THE LAWSUIT contends that even with the flawed science that is causing confusion and uncertainty about the true numbers of wolves in Idaho and Montana, that both states report a significant decline in the wolf population since 2020.
Both federal and state government acknowledge that the main cause of the population plunge is because of more aggressive wolf hunting. As much as 80% of wolf deaths in the U.S., are caused by hunting, according to the lawsuit.
The lawsuit, coupled with research from 2023, concludes that while the reductions in wolves may not yet be approaching the level where the very existence of wolves in Idaho and Montana is threatened, it has been reduced so significantly that the result translates into a huge reduction in the diversity of genetics, which threaten the long-term viability of wolves in both states.
“While gray wolves may fall above minimum effective population sizes needed to avoid extinction due to inbreeding depression in the short-term, they are below sizes predicted to be necessary to avoid long-term risk of extinction,” the lawsuit claims.
The suit also faults the Service for making its determination that wolves need no additional protections in Montana and Idaho, based upon just one full hunting season.

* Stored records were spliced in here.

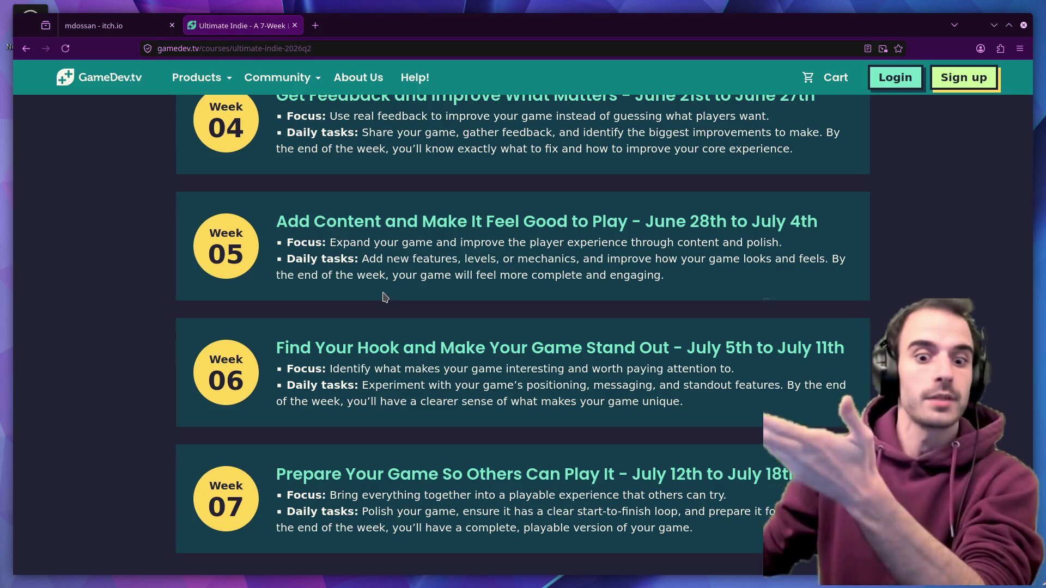
scroll(409, 287, "up", 10)
scroll(434, 279, "down", 15)
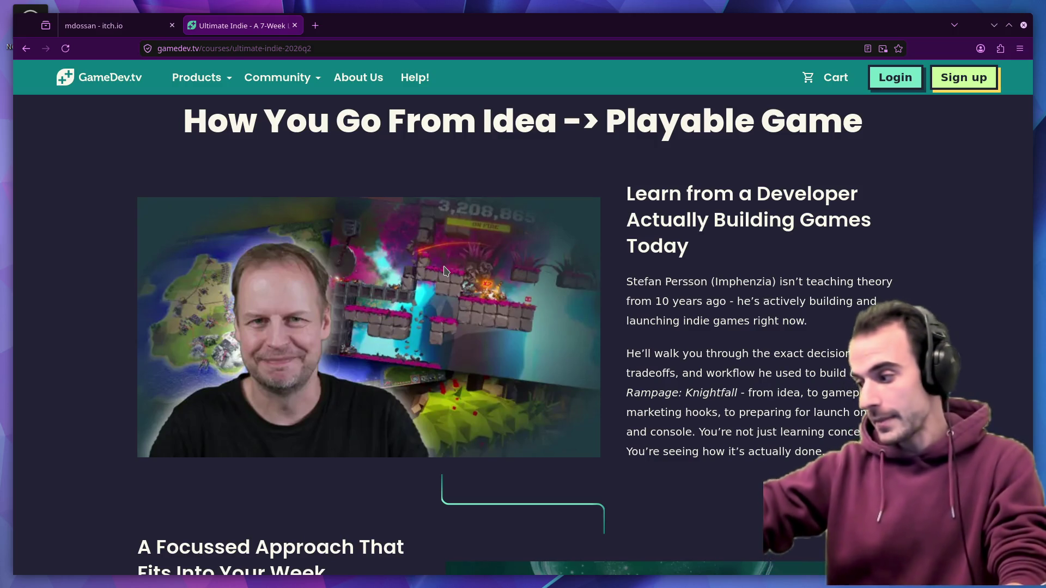
scroll(504, 294, "down", 3)
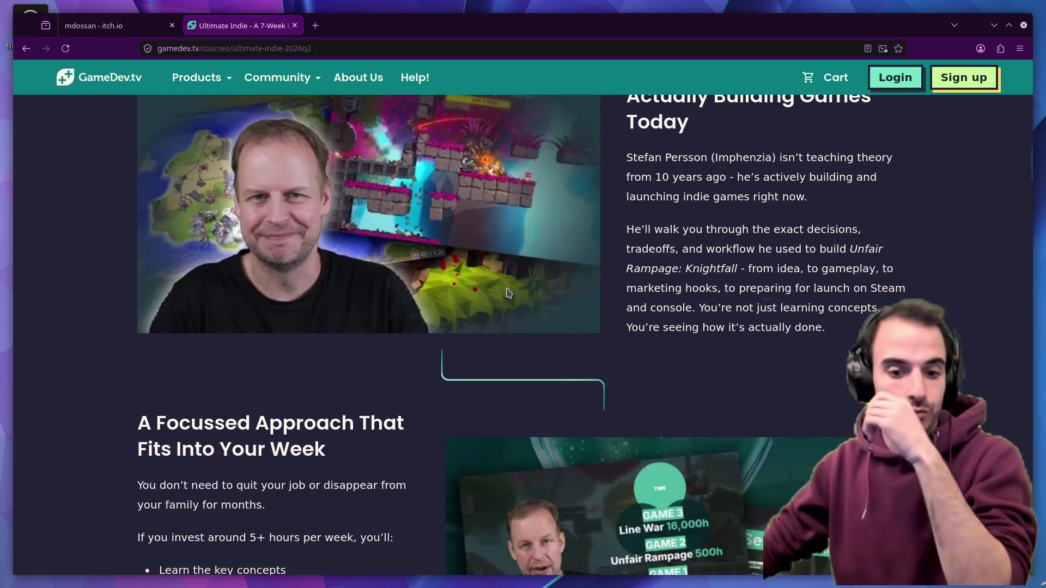
scroll(508, 289, "down", 4)
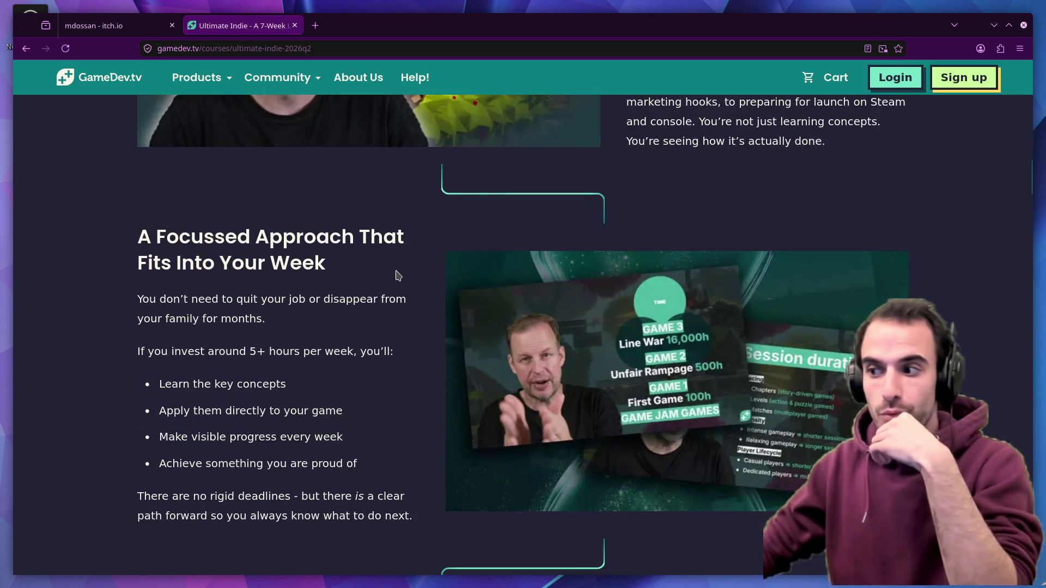
scroll(400, 273, "down", 3)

“The Service did not utilize the best available science on gray wolf population numbers and the impacts of human-cause mortality,” the suit says, while asking the court to restore protections in the state. “ The Service misinterpreted and misapplied, and failed to consult and apply the best available science on minimum population size population estimation methodologies. Plaintiffs provided these studies to the Service before the agency issued its ‘not warranted’ finding.”
The groups levied the blame not just at the individual states and the legislators, but also the Biden Administration and U.S. Sen. Jon Tester, a Democrat from Montana, who faces a tight re-election battle to keep his seat.

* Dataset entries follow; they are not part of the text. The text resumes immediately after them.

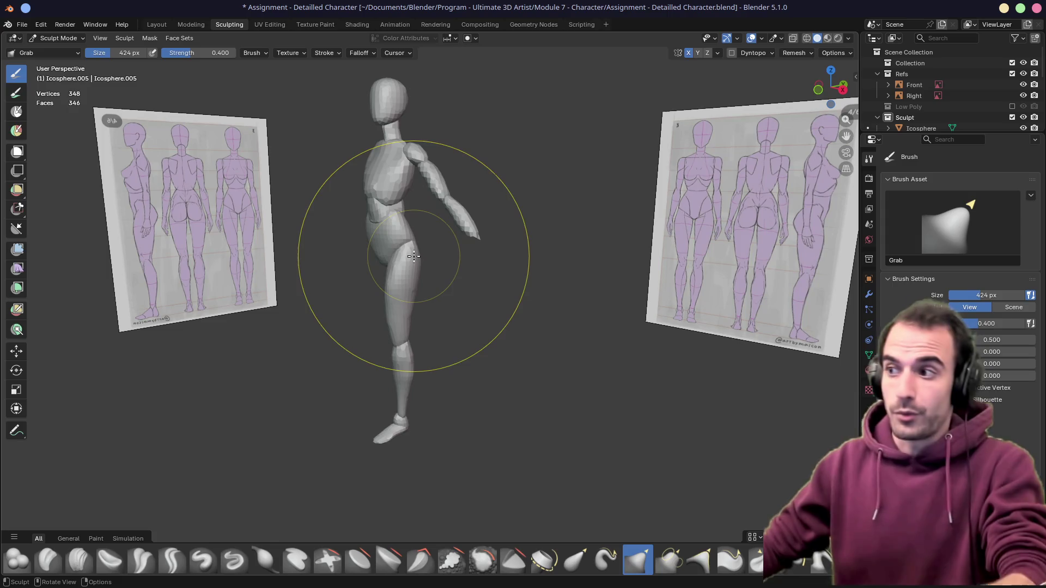
scroll(441, 265, "up", 3)
scroll(483, 272, "up", 4)
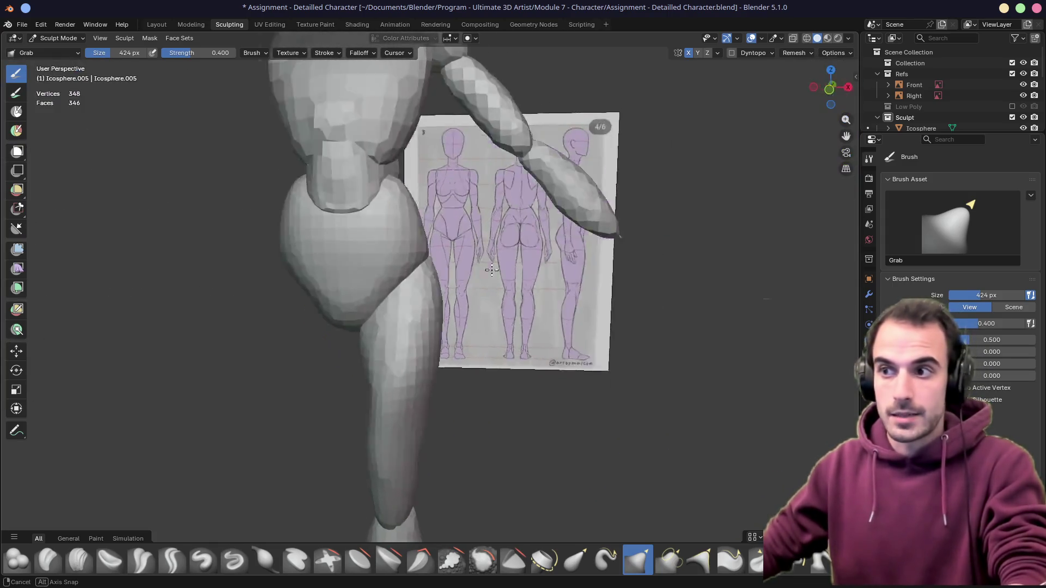
middle_click_drag(498, 273, 398, 233)
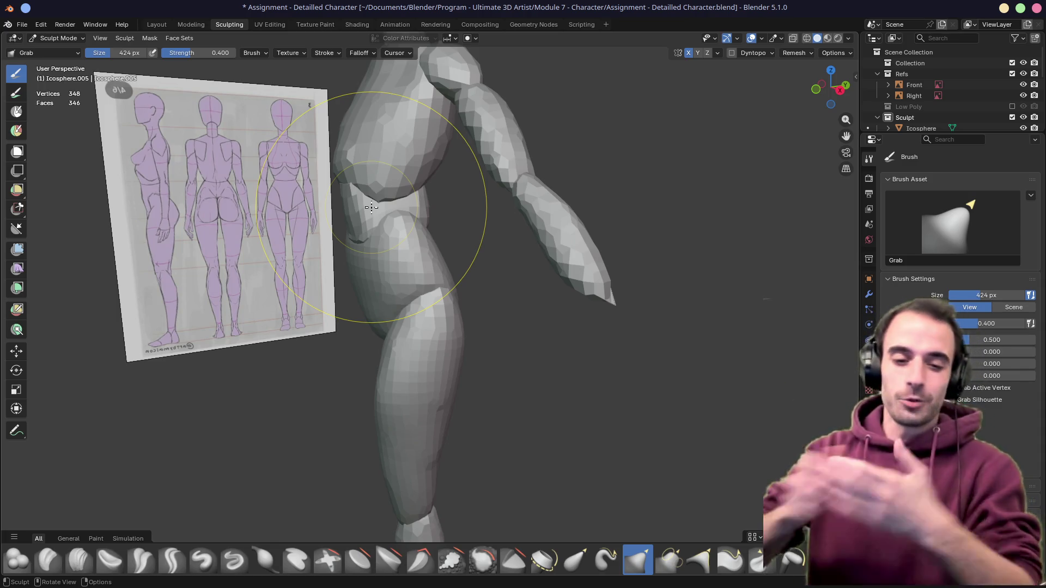
mouse_move(370, 199)
middle_mouse_down()
mouse_move(397, 292)
mouse_move(462, 258)
middle_mouse_up()
scroll(397, 293, "up", 5)
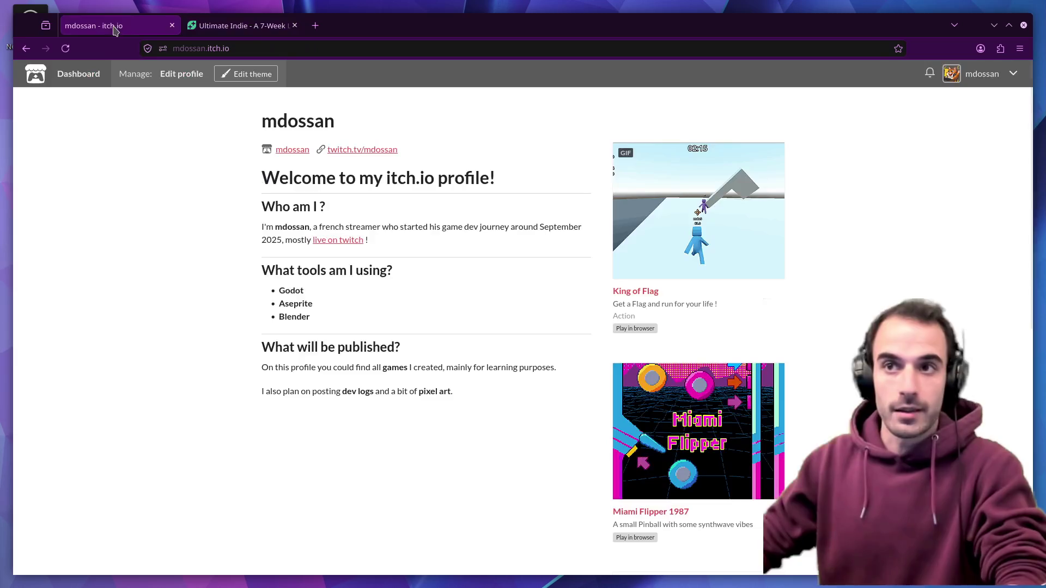
Open King of Flag's multiplayer improvement and game timer devlog, then start a new tab
key("ctrl+shift+Tab")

“Let’s get right to the point,” said Mike Garrity, executive director of the Alliance for the Wild Rockies. “The end goal of the wolf ‘management plans’ in Montana, Idaho and Wyoming is to once again exterminate them from the Northern Rockies. They think the only good wolf is a dead wolf.”
Both federal agencies have a policy of not commenting on pending litigation.
“The Biden administration and its Fish and Wildlife Service is complicit in the horrific war on wolves being waged in Idaho, Wyoming and Montana,” stated George Nickas, executive director of co-plaintiff Wilderness Watch. “Idaho is fighting to open airstrips all over the backcountry, including in designated Wilderness, to get more hunters to wipe out wolves in their most remote hideouts. Montana is resorting to night hunting and shooting over bait and Wyoming has simply declared an open season. It’s unfortunate that citizens have to turn to the courts, but it seems that like their state counterparts, federal officials have lost all reverence or respect for these iconic wilderness animals.”
Darrell Ehrlick is the editor-in-chief of the Daily Montanan, a nonprofit newsroom.